Lectures for each morning focused on themes that interlaced as the week unfolded: Tlingit migration and culture, Aristotle, principles of rhetoric, communication behaviors (including nonverbal), audience analysis, logic, fallacies, argumentation, and histories of Alaskan and American land use conflict and resolution. Each morning session was capped by an announcement of the evening’s speech assignment.
Afternoons, Zach led the group on hikes or kayak outings into the wild waters that surge between islands separating Icy Strait from the oceanic surges of Cross Sound. With each sojourn, Zach’s patient explications clarified the natural history of the island and environs. Roiling puff-clouds parted when we reached the 1300-foot summit of the island, revealing monster views of Dundas and Taylor Bays to the north and ocean in the west.
Often delivered around the campfire, evening speeches were culminations of each day’s work. The energy and expectation crackled like flames in the fire circle. Students delivered short personal stories on the first night, followed by formal two-minute testimony, oratory meant for a mixed audience, and debates.
The cumulative experience shook us to the core. With due acknowledgement to the magic of the Hobbit Hole (and the fine victuals from Jane and Greg Howe!), at the end of the week our hearty Corps of Rhetoricians was bursting to re-engage with the world. All were armed with tools honed by Aristotle, Jefferson, and Tlingit elders, supported by a firm belief in the possibility of renewal and healing.

Long-time Haines resident Daniel Lee Henry is an instructor of communication for UAS and Lane Community College in Eugene, Oregon. His book, Across the Shaman’s River: John Muir, the Tlingit Stronghold, and the Opening of the North,
is to be published by University of Alaska Press in October 2017.

 

7 thoughts on “Daniel Lee Henry | Environmental Rhetoric at the Hobbit Hole”

  1. Very exciting post, Dan–you make writing and Alaska and learning and the nonhuman world combine into a most spicy and inspiring stew.

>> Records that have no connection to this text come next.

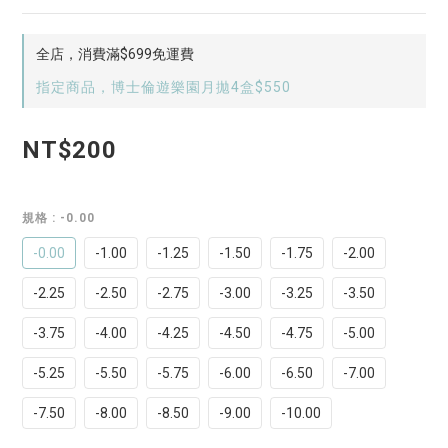
全店，消費滿$699免運費
指定商品，博士倫遊樂園月拋4盒$550
NT$200
規格
: -0.00
-0.00
-1.00
-1.25
-1.50
-1.75
-2.00
-2.25
-2.50
-2.75
-3.00
-3.25
-3.50
-3.75
-4.00
-4.25
-4.50
-4.75
-5.00
-5.25
-5.50
-5.75
-6.00
-6.50
-7.00
-7.50
-8.00
-8.50
-9.00
-10.00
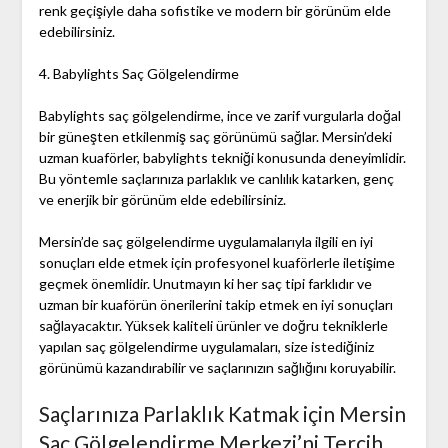
renk geçişiyle daha sofistike ve modern bir görünüm elde
edebilirsiniz.
4. Babylights Saç Gölgelendirme
Babylights saç gölgelendirme, ince ve zarif vurgularla doğal
bir güneşten etkilenmiş saç görünümü sağlar. Mersin’deki
uzman kuaförler, babylights tekniği konusunda deneyimlidir.
Bu yöntemle saçlarınıza parlaklık ve canlılık katarken, genç
ve enerjik bir görünüm elde edebilirsiniz.
Mersin’de saç gölgelendirme uygulamalarıyla ilgili en iyi
sonuçları elde etmek için profesyonel kuaförlerle iletişime
geçmek önemlidir. Unutmayın ki her saç tipi farklıdır ve
uzman bir kuaförün önerilerini takip etmek en iyi sonuçları
sağlayacaktır. Yüksek kaliteli ürünler ve doğru tekniklerle
yapılan saç gölgelendirme uygulamaları, size istediğiniz
görünümü kazandırabilir ve saçlarınızın sağlığını koruyabilir.
Saçlarınıza Parlaklık Katmak için Mersin
Saç Gölgelendirme Merkezi’ni Tercih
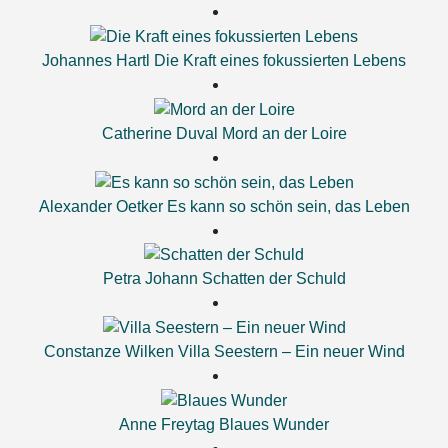
Johannes Hartl
Die Kraft eines fokussierten Lebens
Catherine Duval
Mord an der Loire
Alexander Oetker
Es kann so schön sein, das Leben
Petra Johann
Schatten der Schuld
Constanze Wilken
Villa Seestern – Ein neuer Wind
Anne Freytag
Blaues Wunder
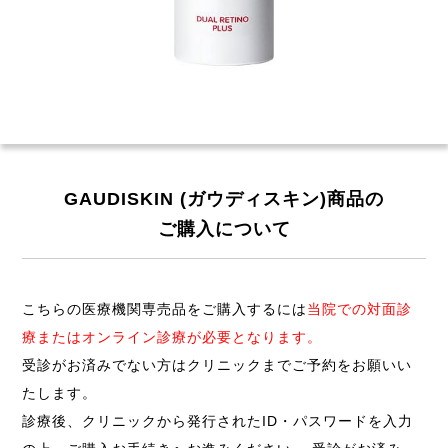
GAUDISKIN (ガウディスキン)
商品の
ご購入について
こちらの医療機関専売品をご購入するには
当院での対面診
療またはオンライン診療が必要となります。
受診がお済みでない方はクリニックまでご予約をお願いい
たします。
診療後、クリニックから発行されたID・パスワードを入力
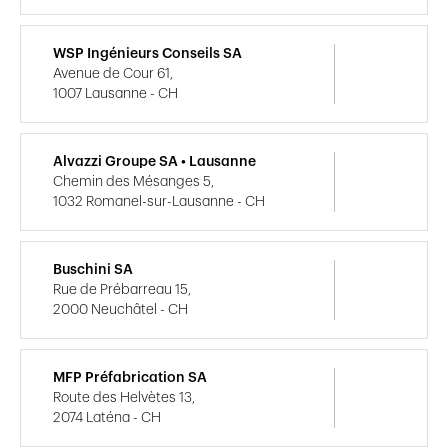
WSP Ingénieurs Conseils SA
Avenue de Cour 61,
1007 Lausanne - CH
Alvazzi Groupe SA • Lausanne
Chemin des Mésanges 5,
1032 Romanel-sur-Lausanne - CH
Buschini SA
Rue de Prébarreau 15,
2000 Neuchâtel - CH
MFP Préfabrication SA
Route des Helvètes 13,
2074 Laténa - CH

This is the core of what 49 Writers is about, and why a lit teacher in Fairbanks like me wants to stay part of the conversation.

  2. Ha! What he said, Dan! Exciting, indeed. Keep up the great work… and Eric, lit teachers in Fairbanks like you help ensure there IS a conversation! Thanks.

  3. Dan Henry: a gift to all whose lives he touches! Thanks for being in ours! Bill and Stan

  4. Appreciate Eric's comment about EnviroRhet's capacity to affect human and nonhuman realms. Rhetoric got us in this fix and rhetoric is key to our survival.Take global climate change, for example. Bolstered by 99% agreement among scientists, environmentalists have collected mountains of evidence to prove the causative link between human industry and climate change, yet our industrial appetites and popular attitudes continue to diminish or deny it. What gives? Rather than stack statistics and aphorisms like sandbags, enviros may find more success by considering the needs of their target audience and even by nurturing relationships with the very people we've called our enemies. Then they/we will begin to listen.

  5. Appreciate Eric's comment about EnviroRhet's capacity to affect human and nonhuman realms. Rhetoric got us in this fix and rhetoric is key to our survival.Take global climate change, for example. Bolstered by 99% agreement among scientists, environmentalists have collected mountains of evidence to prove the causative link between human industry and climate change, yet our industrial appetites and popular attitudes continue to diminish or deny it. What gives? Rather than stack statistics and aphorisms like sandbags, enviros may find more success by considering the needs of their target audience and even by nurturing relationships with the very people we've called our enemies. Then they/we will begin to listen.